Gunnar Knapp is director and a professor of economics at the University of Alaska Anchorage’s Institute of Social and Economic Research. He, with Matt Berman and Mouhcine Guettabi, authored “Economic Impacts of Alaska Fiscal Options, Overview of Draft Conclusions.” It looks at some of the pieces of the pie.

It examines the effects of various options in dealing with Alaska’s red ink, from the economic contributions of non-residents and the federal government, to taxes, to saving less, the only option without short-term economic effect. It examines who such cuts would most affect. It even has charts.

It does not look at “oil taxes, oil tax credits, cuts to specific programs, how the state delivers services, K-12 education, University of Alaska, Medicaid, etc., ‘re-plumbing’ of state finances.” I wondered whether that weakened the study.
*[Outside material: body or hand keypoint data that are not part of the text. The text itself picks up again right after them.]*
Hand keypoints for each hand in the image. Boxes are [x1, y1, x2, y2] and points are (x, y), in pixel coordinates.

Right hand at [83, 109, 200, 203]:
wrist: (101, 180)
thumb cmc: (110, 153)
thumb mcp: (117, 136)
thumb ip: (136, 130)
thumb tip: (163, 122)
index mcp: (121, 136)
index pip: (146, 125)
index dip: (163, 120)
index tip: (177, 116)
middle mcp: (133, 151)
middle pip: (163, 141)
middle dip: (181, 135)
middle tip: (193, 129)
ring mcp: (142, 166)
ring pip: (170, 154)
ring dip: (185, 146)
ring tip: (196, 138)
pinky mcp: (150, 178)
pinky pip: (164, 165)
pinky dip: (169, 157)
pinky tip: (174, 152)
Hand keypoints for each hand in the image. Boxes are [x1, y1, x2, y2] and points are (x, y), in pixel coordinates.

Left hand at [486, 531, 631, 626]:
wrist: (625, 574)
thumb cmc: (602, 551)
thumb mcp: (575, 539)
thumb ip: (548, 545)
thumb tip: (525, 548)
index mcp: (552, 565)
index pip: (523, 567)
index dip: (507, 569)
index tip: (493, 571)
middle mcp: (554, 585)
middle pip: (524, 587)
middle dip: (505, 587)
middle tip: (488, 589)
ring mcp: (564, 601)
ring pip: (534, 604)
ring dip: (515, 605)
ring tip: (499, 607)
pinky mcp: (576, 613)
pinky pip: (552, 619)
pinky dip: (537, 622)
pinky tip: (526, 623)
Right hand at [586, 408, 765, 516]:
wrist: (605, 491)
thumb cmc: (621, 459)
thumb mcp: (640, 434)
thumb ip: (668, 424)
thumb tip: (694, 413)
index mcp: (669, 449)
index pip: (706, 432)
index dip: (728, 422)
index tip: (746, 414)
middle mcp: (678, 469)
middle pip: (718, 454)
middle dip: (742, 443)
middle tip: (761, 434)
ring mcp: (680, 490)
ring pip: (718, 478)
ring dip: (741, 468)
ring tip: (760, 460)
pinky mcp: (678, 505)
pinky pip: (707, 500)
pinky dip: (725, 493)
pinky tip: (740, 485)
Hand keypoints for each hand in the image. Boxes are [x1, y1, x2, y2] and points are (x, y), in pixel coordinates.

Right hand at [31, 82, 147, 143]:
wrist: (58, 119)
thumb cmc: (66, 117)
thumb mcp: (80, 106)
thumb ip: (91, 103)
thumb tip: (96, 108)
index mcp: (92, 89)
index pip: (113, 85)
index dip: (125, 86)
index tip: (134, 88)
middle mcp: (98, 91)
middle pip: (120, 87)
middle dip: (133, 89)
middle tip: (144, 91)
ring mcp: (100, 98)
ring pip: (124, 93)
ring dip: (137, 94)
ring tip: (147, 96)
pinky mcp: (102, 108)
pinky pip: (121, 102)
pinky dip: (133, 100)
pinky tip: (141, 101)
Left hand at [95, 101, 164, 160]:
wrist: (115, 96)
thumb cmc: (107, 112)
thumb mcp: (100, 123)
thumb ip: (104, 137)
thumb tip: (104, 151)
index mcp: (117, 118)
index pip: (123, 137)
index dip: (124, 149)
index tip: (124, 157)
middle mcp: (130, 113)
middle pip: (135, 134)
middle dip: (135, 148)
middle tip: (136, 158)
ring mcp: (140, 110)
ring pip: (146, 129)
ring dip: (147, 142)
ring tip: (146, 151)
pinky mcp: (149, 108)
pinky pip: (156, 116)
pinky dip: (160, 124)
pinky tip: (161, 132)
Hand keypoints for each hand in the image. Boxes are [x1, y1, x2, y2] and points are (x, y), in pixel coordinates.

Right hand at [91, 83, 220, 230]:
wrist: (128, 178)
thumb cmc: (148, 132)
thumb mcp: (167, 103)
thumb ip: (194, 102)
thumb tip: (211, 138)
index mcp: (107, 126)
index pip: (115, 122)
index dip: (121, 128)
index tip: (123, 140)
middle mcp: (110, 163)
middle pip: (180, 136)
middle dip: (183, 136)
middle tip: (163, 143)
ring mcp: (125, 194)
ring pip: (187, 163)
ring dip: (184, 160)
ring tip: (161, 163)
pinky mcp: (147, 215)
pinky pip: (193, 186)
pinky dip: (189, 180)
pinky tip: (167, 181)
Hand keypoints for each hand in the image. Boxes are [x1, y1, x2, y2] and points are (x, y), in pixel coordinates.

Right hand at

“We didn’t deal with those very important questions because they are much more difficult and complicated questions which we we didn’t have time (available staff time), funding or (in some cases) the necessary expertise to deal with,” Knapp answered in an email.
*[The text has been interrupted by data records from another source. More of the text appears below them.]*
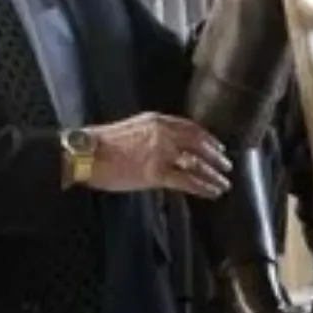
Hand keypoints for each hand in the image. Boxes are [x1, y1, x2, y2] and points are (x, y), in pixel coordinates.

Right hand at [82, 114, 230, 197]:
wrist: (86, 154)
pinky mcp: (157, 172)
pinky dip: (203, 187)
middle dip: (215, 156)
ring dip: (213, 174)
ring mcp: (162, 152)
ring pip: (196, 164)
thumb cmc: (101, 144)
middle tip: (227, 165)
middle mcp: (164, 133)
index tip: (217, 145)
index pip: (190, 127)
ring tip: (224, 183)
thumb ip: (152, 135)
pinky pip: (187, 180)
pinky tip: (212, 192)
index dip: (207, 138)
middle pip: (198, 144)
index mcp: (157, 120)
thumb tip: (166, 148)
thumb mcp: (132, 129)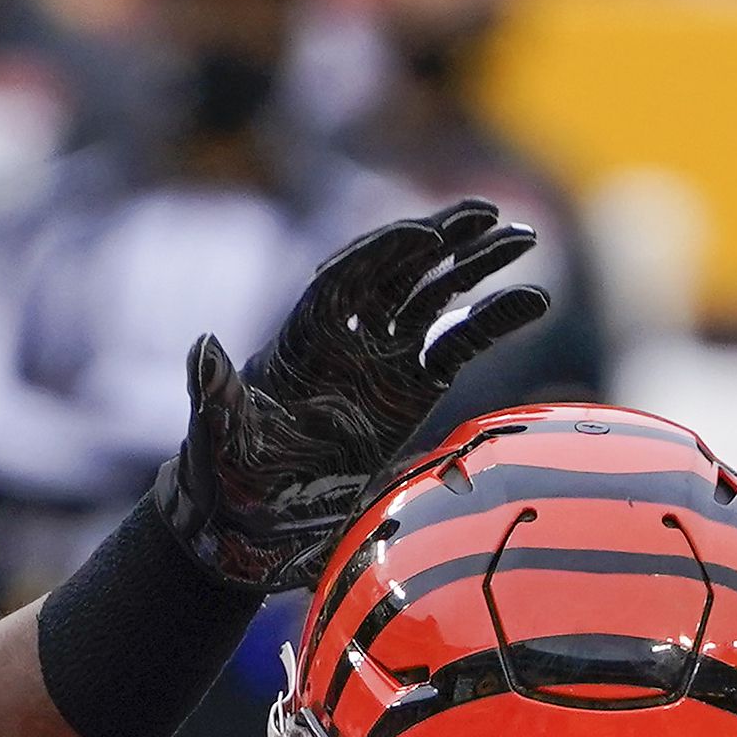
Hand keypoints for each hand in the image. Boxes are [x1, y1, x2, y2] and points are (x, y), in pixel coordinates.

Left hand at [151, 203, 552, 589]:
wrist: (256, 522)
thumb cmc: (229, 476)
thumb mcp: (221, 435)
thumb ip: (218, 393)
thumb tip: (202, 348)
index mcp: (303, 334)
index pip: (349, 277)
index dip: (384, 252)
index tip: (424, 233)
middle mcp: (347, 336)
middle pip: (399, 271)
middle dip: (442, 240)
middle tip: (487, 214)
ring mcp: (384, 360)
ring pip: (437, 297)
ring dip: (478, 266)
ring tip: (525, 236)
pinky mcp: (414, 390)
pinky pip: (460, 344)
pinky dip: (494, 320)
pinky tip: (534, 299)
“I wouldn’t say that not addressing those questions ‘weakens the study’s conclusions,’ he wrote. “I think the study’s conclusions provide useful perspectives about some of the potential economic impacts of different fiscal options. But another important study ‘conclusion’ is that there are many other questions that we didn’t study which are very important in thinking about the state’s fiscal options.”

The effort’s conclusions are simple common sense to me. Among them:

• “We can’t avoid major economic impacts of adjusting to lower oil revenues;

• “We will have to make these adjustments and experience these impacts soon;

• “Fully closing the deficit in one year would have a major impact on an already weakened economy;

“But not making significant progress on closing the deficit would also have major negative impacts.”
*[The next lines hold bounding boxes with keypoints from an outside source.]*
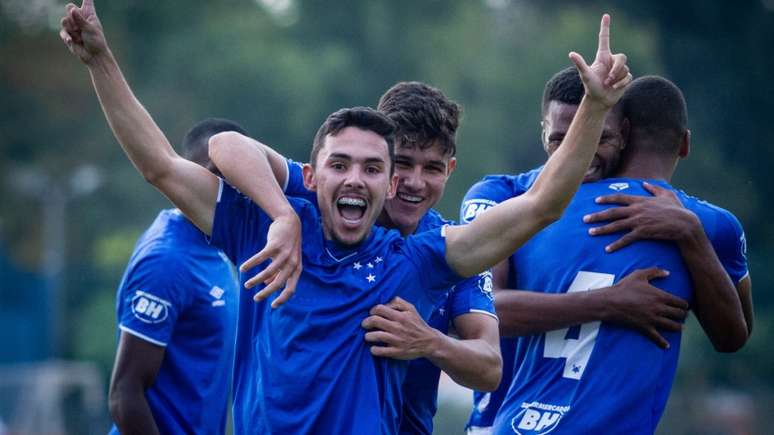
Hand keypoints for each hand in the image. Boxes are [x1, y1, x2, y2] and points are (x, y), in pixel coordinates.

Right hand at [59, 0, 107, 64]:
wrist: (94, 56)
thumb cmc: (96, 42)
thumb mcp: (90, 29)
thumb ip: (80, 19)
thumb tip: (72, 8)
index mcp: (89, 14)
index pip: (87, 1)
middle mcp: (80, 18)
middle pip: (69, 7)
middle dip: (71, 14)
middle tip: (78, 24)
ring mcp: (74, 26)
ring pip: (64, 20)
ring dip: (70, 28)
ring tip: (78, 35)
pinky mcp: (68, 35)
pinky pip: (62, 32)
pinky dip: (67, 36)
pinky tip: (72, 41)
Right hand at [240, 212, 301, 307]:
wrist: (290, 223)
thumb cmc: (287, 244)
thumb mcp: (287, 259)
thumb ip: (279, 272)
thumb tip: (268, 284)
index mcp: (297, 269)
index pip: (291, 288)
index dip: (282, 299)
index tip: (272, 306)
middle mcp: (292, 263)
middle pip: (278, 283)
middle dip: (266, 293)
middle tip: (255, 299)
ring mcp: (284, 254)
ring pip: (268, 272)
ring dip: (256, 280)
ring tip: (246, 285)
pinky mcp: (275, 245)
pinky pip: (261, 258)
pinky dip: (251, 264)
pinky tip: (243, 268)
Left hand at [362, 297, 439, 359]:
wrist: (429, 342)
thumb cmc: (417, 323)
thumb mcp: (411, 308)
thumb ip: (398, 302)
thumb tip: (384, 303)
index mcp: (400, 316)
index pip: (380, 309)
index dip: (372, 311)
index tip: (371, 314)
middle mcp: (398, 327)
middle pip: (375, 321)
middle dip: (366, 323)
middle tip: (365, 325)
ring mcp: (397, 340)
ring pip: (376, 336)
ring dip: (368, 336)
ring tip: (368, 336)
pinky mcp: (397, 352)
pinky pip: (380, 351)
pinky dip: (374, 350)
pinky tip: (374, 348)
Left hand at [569, 14, 631, 107]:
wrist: (599, 100)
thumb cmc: (591, 87)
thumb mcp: (586, 75)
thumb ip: (580, 64)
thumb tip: (571, 53)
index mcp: (602, 57)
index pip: (604, 39)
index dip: (605, 27)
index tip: (606, 16)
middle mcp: (611, 61)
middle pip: (622, 57)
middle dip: (616, 69)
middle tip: (608, 79)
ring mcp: (619, 69)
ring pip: (625, 68)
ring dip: (616, 78)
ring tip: (608, 84)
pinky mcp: (625, 77)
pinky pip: (628, 76)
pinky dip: (621, 83)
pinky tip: (614, 88)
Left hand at [584, 182, 701, 251]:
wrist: (685, 224)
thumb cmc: (677, 209)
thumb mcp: (667, 194)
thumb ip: (654, 189)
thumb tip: (645, 184)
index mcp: (640, 200)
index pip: (619, 198)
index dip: (606, 199)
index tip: (596, 200)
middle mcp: (636, 210)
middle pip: (612, 212)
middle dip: (597, 215)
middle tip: (584, 219)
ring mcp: (638, 221)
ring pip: (615, 225)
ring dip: (601, 229)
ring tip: (590, 232)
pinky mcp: (642, 232)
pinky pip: (626, 239)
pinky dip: (616, 244)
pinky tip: (607, 249)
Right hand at [600, 268, 688, 348]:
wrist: (610, 302)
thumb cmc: (624, 287)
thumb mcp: (639, 275)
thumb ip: (655, 271)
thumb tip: (668, 272)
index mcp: (660, 296)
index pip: (681, 303)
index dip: (684, 305)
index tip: (683, 306)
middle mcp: (660, 309)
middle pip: (680, 315)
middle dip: (682, 316)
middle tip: (681, 316)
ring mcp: (653, 319)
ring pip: (674, 327)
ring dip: (678, 328)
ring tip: (678, 327)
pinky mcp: (645, 328)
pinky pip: (657, 338)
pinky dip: (663, 343)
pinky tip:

The study calls for “significant” progress this year: major reductions in the $3.8 billion budget deficit; consensus on a plan; and, “showing that we can and will achieve sustainable, stable and predictable state spending and revenues.”

That is a tall order, but taking a little time simply makes sense. Lawmakers need to get the fix right. If they cut spending, use a one-time withdrawal from Permanent Fund earnings to make ends meet for the year, and begin looking hard at taxes and plans to fix the mess, we can move toward the light at the end of the tunnel and save Alaska’s credit rating.

Doing nothing, or panicking, will only cause our new forest to grow.